Playing the price war

Good salespeople know how not to lose the price war: never play it.

My son knew this too; even at 8 years old, he never undersold his Pokemon cards, and his were always the rarest and most sought after—or at least, he made it seem that way.

A few days ago, I was having lunch with a “colleague” (or competitor, someone in the same line of work) who asked me for advice on how to develop a business. Currently, he charges very low rates, for example, offering a Facebook campaign for 100 euros per month and a landing page for 70 euros.

The fact that he was asking for my advice made me well-disposed towards him, as he was clearly struggling.

His strategy was to expand his client base as much as possible by working at prices that not even many students would consider.

My attempts to make him rational about the price war were futile.

stop price war

After almost an hour, we said goodbye, and I paid for the lunch.

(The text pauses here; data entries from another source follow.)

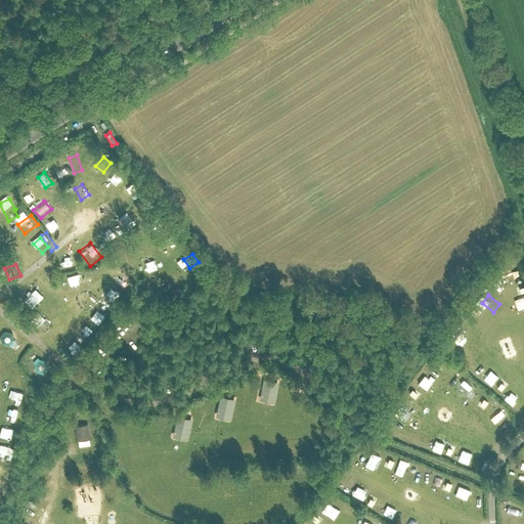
[(46,336),(55,326),(42,312),(32,321),(46,336)]
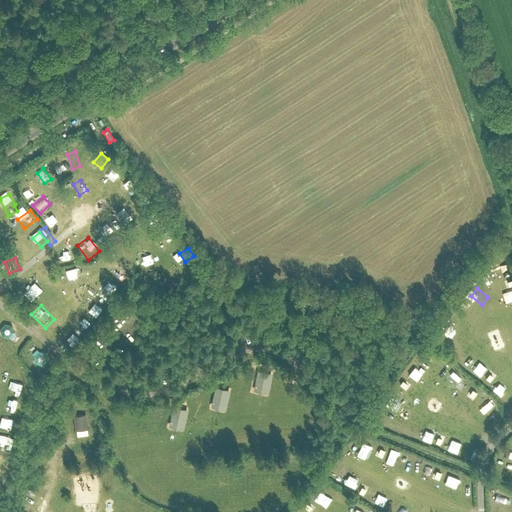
[(471,322),(476,316),(465,306),(460,312),(471,322)]
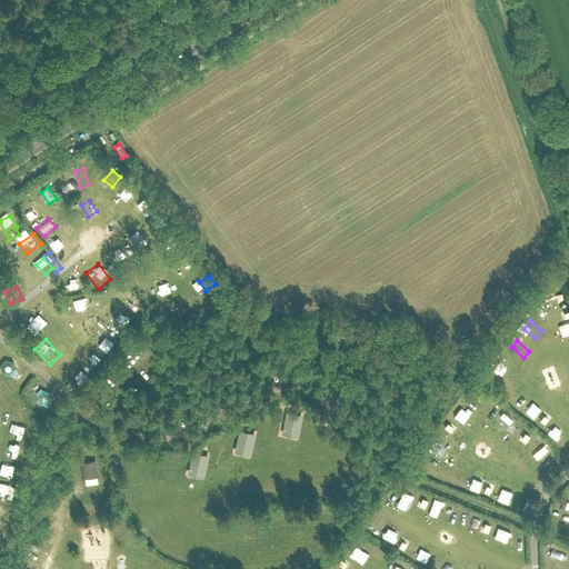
[(97,357),(88,362),(91,368),(100,363),(97,357)]
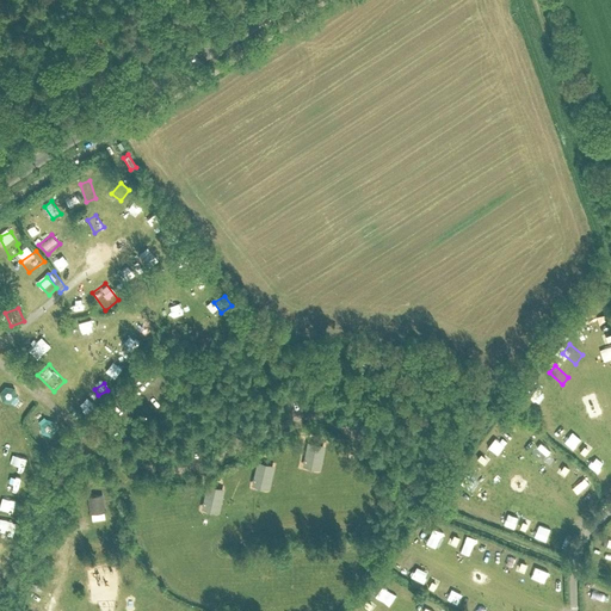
[(78,402),(88,411),(94,402),(84,395),(78,402)]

It wasn’t a good feeling; I saw no way out for him who, at the dawn of 50, was playing a very dangerous game.

A reasonable price is fundamental in any logic, but price wars can be disastrous, and in the end, everyone loses… including the customers.

In every time and place, no price war has won for at least 5 good reasons:

  • Lowering prices doesn’t necessarily increase the number of clients.
  • Even if sales volumes increased, profit margins would be reduced accordingly, and it’s not certain that fixed costs could be absorbed.
  • One would be forced to lower the quality of the offered services.
  • It shifts the customer’s focus solely to the economic aspect of the offer.
  • It creates a reputation for being low cost.

At the base of these price wars, there are always several negative factors, including the lack of a well-defined strategy, the inability to differentiate, difficulty in negotiation, and above all, perhaps the worst, the inability to sell one’s products or services effectively by highlighting their value proposition.

Quality is increasingly important to customers, and many of them will be happy to pay more for better, faster, more accurate, more attractive services.

If a customer disagrees, they can tell me, and I’ll pass on the contact of my colleague.